Sabtu, 19 Oktober 2013

Penuh Prasangka

"Mas amplope endi?"
"Ko laka kaose?"
"Mas sampeyan olih bayaran pira?"

Hehehe...itulah kesan beberapa masyarakat yang kami temui sepanjang aktivitas kami mengenalkan pasangan Fikri Berkah kepada masyarakat di kabupaten tegal. Kesan yang seolah-olah lazim dan predicable saat musim pilkada seperti sekarang ini. Namun bukan itu yang menjadi inti tulisanku di malam ini.
Bagaimanapun respon yang sangat wajar ketika masyarakat "minta mahar" atas suara mereka. Karena sejarah politik kita di era orba telah mengajarkan demikian maka bukan perkara mudah untuk menghilangkan persepsi "mahar" itu dalam kehidupan politik kita. Pun saya juga mengakui bahwa praktek-praktek pemberian "mahar" ini masih jalan instan bagi mereka yang punya modal untuk meraih kekuasaan. Disini praktek seperi itu sudah lumrah. Alasannya klise, "masyarakat tak mau dibohongi oleh janji-janji manis kampanye". Jadi mereka meminta "mahar" ini agar besok-besok kalau sudah jadi lupa tidak menjadi masalah karena kami sudah mendapatkannya dimuka".

Data Hasil Ekstraksi:
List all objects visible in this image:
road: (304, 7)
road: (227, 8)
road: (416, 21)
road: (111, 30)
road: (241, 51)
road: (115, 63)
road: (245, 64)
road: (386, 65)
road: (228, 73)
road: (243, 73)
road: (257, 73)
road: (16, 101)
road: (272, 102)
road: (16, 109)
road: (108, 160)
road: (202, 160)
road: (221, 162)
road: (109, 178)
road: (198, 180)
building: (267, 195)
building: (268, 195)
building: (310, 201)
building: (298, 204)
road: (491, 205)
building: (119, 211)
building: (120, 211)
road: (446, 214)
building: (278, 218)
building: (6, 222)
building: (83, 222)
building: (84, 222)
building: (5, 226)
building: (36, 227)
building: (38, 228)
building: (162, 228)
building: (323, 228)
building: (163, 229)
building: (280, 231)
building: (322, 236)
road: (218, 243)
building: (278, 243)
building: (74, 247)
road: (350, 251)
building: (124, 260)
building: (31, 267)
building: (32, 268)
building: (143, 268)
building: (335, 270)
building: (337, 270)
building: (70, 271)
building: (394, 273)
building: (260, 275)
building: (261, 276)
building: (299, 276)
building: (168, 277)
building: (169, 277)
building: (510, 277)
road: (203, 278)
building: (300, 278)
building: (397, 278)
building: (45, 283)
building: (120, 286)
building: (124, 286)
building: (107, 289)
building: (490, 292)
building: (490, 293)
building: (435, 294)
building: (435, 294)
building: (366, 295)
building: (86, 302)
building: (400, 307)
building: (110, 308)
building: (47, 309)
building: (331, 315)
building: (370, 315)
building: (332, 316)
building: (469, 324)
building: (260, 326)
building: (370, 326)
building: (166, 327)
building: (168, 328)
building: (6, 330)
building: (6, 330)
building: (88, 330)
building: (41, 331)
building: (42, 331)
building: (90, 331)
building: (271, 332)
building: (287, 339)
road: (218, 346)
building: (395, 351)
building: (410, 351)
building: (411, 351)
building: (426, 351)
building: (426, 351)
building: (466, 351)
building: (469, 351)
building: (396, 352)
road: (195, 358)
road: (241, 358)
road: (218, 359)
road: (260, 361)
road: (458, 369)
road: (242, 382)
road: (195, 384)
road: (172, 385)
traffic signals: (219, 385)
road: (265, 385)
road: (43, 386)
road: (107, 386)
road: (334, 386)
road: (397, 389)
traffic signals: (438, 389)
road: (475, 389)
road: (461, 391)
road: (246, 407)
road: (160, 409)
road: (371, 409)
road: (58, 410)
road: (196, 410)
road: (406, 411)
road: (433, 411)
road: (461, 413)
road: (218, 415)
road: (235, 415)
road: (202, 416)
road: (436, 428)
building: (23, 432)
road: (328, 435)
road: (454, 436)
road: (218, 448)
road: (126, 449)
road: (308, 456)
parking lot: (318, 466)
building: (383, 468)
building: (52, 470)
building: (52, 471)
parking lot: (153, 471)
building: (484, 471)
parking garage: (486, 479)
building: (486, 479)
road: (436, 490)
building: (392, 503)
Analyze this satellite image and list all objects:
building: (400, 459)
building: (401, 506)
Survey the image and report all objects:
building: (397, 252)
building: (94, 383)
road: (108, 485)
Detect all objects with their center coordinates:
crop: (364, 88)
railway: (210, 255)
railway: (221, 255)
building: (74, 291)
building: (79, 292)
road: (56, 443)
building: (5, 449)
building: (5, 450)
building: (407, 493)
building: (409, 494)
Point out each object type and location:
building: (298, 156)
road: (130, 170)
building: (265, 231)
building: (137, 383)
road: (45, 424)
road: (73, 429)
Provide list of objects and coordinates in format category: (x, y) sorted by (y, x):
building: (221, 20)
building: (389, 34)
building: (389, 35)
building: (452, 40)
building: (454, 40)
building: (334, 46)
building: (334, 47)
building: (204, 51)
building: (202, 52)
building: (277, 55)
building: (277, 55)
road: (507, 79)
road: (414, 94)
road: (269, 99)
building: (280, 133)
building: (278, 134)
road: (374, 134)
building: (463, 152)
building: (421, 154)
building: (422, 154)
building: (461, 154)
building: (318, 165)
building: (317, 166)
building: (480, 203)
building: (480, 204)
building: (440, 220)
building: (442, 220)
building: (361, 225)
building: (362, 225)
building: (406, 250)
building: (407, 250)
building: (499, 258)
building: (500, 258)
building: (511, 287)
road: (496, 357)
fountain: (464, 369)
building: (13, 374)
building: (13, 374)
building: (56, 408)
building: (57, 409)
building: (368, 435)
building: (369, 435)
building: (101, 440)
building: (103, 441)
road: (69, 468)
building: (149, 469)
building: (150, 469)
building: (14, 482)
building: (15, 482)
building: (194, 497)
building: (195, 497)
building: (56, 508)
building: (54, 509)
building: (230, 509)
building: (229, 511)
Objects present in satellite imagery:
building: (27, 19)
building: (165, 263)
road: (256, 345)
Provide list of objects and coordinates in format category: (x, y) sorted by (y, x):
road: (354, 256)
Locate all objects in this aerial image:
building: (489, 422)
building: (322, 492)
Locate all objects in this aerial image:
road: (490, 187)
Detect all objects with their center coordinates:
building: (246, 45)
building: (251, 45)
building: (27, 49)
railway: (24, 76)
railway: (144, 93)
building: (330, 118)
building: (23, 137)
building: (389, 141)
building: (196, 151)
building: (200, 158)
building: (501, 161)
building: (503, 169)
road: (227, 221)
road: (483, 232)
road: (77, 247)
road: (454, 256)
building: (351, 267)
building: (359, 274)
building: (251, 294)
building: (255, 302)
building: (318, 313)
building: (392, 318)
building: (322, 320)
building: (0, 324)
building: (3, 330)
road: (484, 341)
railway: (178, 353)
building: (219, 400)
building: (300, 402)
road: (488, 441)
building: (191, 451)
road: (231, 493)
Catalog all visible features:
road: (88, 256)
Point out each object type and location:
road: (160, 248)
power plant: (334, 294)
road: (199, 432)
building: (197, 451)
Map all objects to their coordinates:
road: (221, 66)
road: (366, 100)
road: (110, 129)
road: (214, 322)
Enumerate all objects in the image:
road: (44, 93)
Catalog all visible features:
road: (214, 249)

Yang Harus Dikerjakan:
A. Tolong salin persis bagian tulisan tentang mahar politik, mulai dari "Penuh Prasangka" terus sampai "di malam ini.".
B. Lanjutkan tulisan tentang mahar politik dari kalimat terakhir yang ada.
Data tersebut merupakan bahan tersendiri yang terpisah dari tulisan tentang mahar politik.

Jawaban yang Diberikan:
A.
Penuh Prasangka

"Mas amplope endi?"
"Ko laka kaose?"
"Mas sampeyan olih bayaran pira?"

Hehehe...itulah kesan beberapa masyarakat yang kami temui sepanjang aktivitas kami mengenalkan pasangan Fikri Berkah kepada masyarakat di kabupaten tegal. Kesan yang seolah-olah lazim dan predicable saat musim pilkada seperti sekarang ini. Namun bukan itu yang menjadi inti tulisanku di malam ini.

B.
Namun kami bukan calon bupati yang bermodal. Jadi kami tidak bisa memberikan "mahar" itu. Yang kami miliki adalah cinta yang siap kami berikan kepada masyarakat. Maka dari itu kami galakkan silaturohim ke mereka. Kami ketuk satu per satu rumah,kami sampaikan salam, kami kenalkan pada calon yang kami usung. Dan hasilnya...subhanalloh....sungguh beragam. Ada yang sudah mengenal kami dan memberikan dukungan dengan ikhlas namun ada juga yang "meminta mahar" namun kami hanya bisa memberikan senyuman. Bahkan ada juga yang mendapatkan respon yang menantang, hehehe... bagi kami, itu adalah refleksi cinta kami. Maka, tidak ada sikap lain selain meningkatkan rasa cinta kami kepada masyarakat, karena kami yakin cinta selalu terbalas cinta dan pada akhirnya kan berbuah syurga...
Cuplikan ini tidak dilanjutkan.